With the provincial election just around the corner, the Manor Park Chronicle reached out to candidates, asking for answers to three key questions. The following are the responses from NDP candidate Myriam Djilane.
How do you view the call of an early election?
While I’m always happy to have the chance to fight to make things better for my friends and neighbours in Ottawa-Vanier, I’m pretty disappointed in Premier Ford’s reasons for calling this election, but not surprised.
Cynical, self-serving moves like this is what disillusions people from the political process. Ontarians elected Doug Ford’s PCs to serve a four-year mandate. He’s calling an election nearly a year-and-a-half early. This election is going to cost nearly 200 million taxpayer dollars, on top of the federal election slated for later this year which usually runs at about $500 million.
Elections aren’t cheap, so you better have a good reason for calling one early. The pretense for Ford is that he needs the mandate to respond to Trump’s threats. He has that mandate for nearly another year-and-a-half. That’s his job, to govern in the interest of Ontarians and navigate situations like this.
We can’t just call an election anytime we face a challenge as a province, or a country.
The real reason he’s calling an election is he wants people to vote before the RCMP’s criminal investigation into his government begins and before his numbers are negatively affected by the federal Conservatives who’ve been cozying up to Trump and Elon Musk.
That $200 million should be going to helping build up Ontario’s resilience to Trump’s tariffs, not towards advancing Doug Ford’s personal political agenda.
What do you view as the key issues/priorities in this election, both from a local and provincial perspective?
My eldest family members can’t remember a more difficult economic time in Ontario, or Canada. Nobody can remember seeing as many people unhoused, or struggling with opioids or just living in poverty.
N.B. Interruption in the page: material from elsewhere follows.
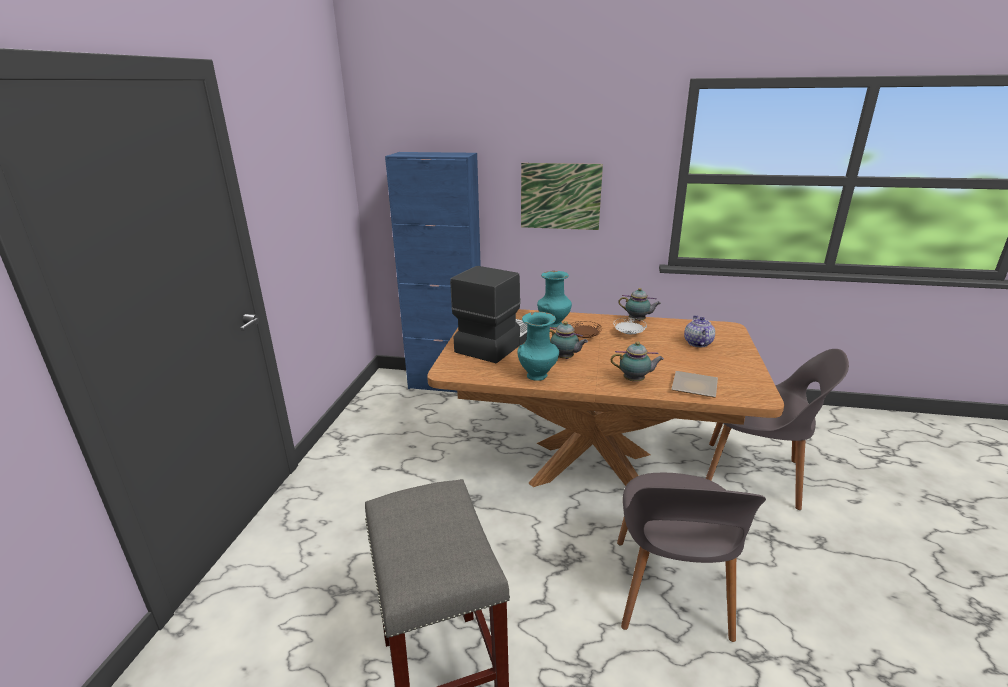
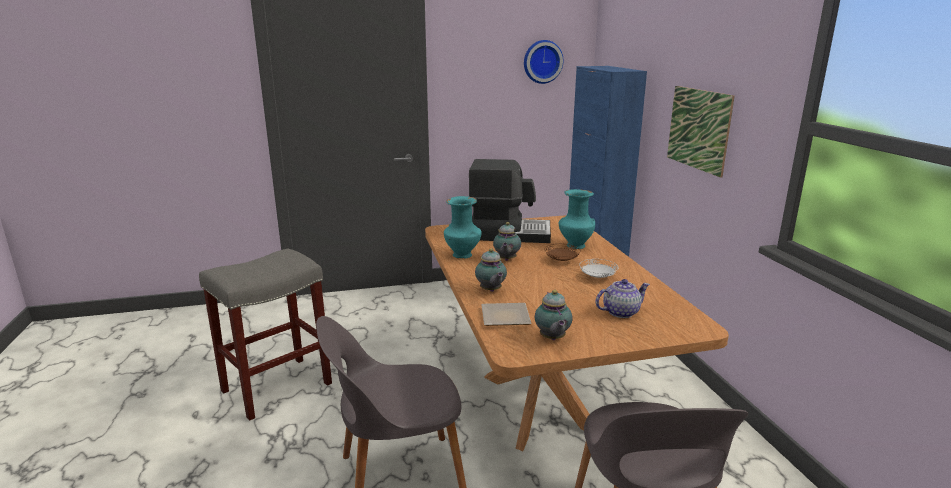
camera: 65 degrees right, 5 degrees down
(323, 155) = (542, 61): none -> wall clock
(638, 321) = (641, 278): teapot -> teapot (552, 339)

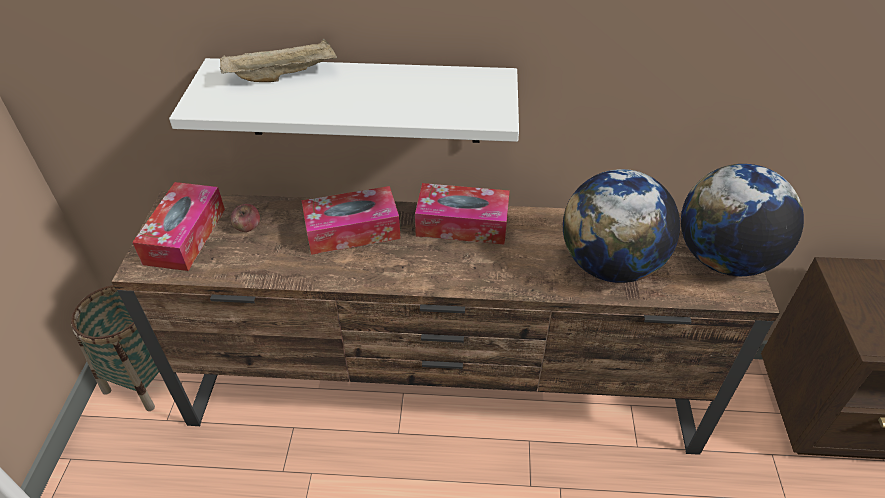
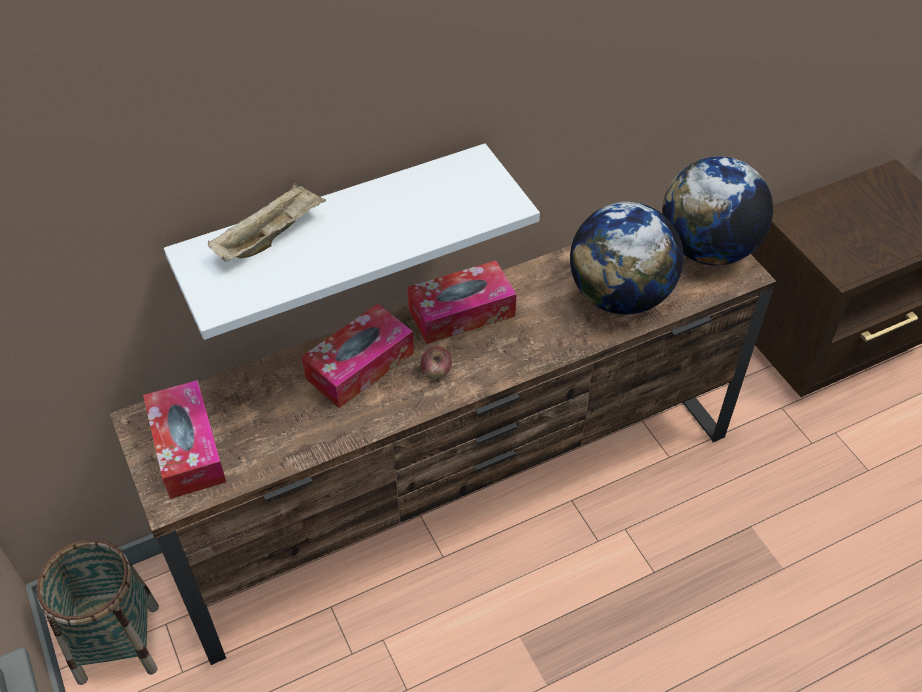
camera: 30 degrees left, 5 degrees up
(248, 227) = (247, 409): apple -> apple (436, 372)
Never has it been more difficult to buy a house, the cost of groceries have skyrocketed. People are turning to expensive private healthcare options as our public system continues to be starved. The quality of our schooling is crumbling due to chronic underfunding.
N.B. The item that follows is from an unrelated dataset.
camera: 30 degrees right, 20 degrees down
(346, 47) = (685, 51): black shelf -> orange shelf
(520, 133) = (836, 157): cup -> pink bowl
People are angry and don’t know who to trust to actually fix these problems because they’ve seen them just get worse and worse under both Liberal and Conservative governments.
Despite all of this, the Liberals and Conservatives are still using the same old playbook: get your campaigns funded by special wealthy interest groups like big developers, grocery store giants and so on. You promise to do all kinds of stuff to create jobs, make life more affordable, or maybe, like Ford, you cut people a $200 cheque before an election. But when you’re in power, you sellout Ontario to your wealthy buddies.
Doug Ford’s tried to do it with the Greenbelt, he’s doing it with our healthcare system, and Kathleen Wynne’s Liberals did it with Hydro One.
How would you address these issues during your term as MPP?
Many of these issues are complex, and require knowledge and expertise to fix. But the solutions are there and the people who know how to fix them exist, and would like nothing more than to do just that.
The problem is that they’re not the ones being consulted. Wealthy stakeholders looking to maximize profits are the ones calling the shots. As an MPP I would work (hopefully with an NDP majority government) to find meaningful solutions to the issues we’re facing with people who know how to fix the problems and most importantly: people who don’t just see dollar signs, but actually want to fix problems.
Just to name a few things: the NDP has promised to recruit 3,500 new doctors, build 250,000 new homes and bring back rent control. An NDP government would bring in oversight over the cost of living. Corporations getting rich off our basic needs is simply unacceptable.
We can achieve so much better, but we need to get greed and personal advancement out of politics.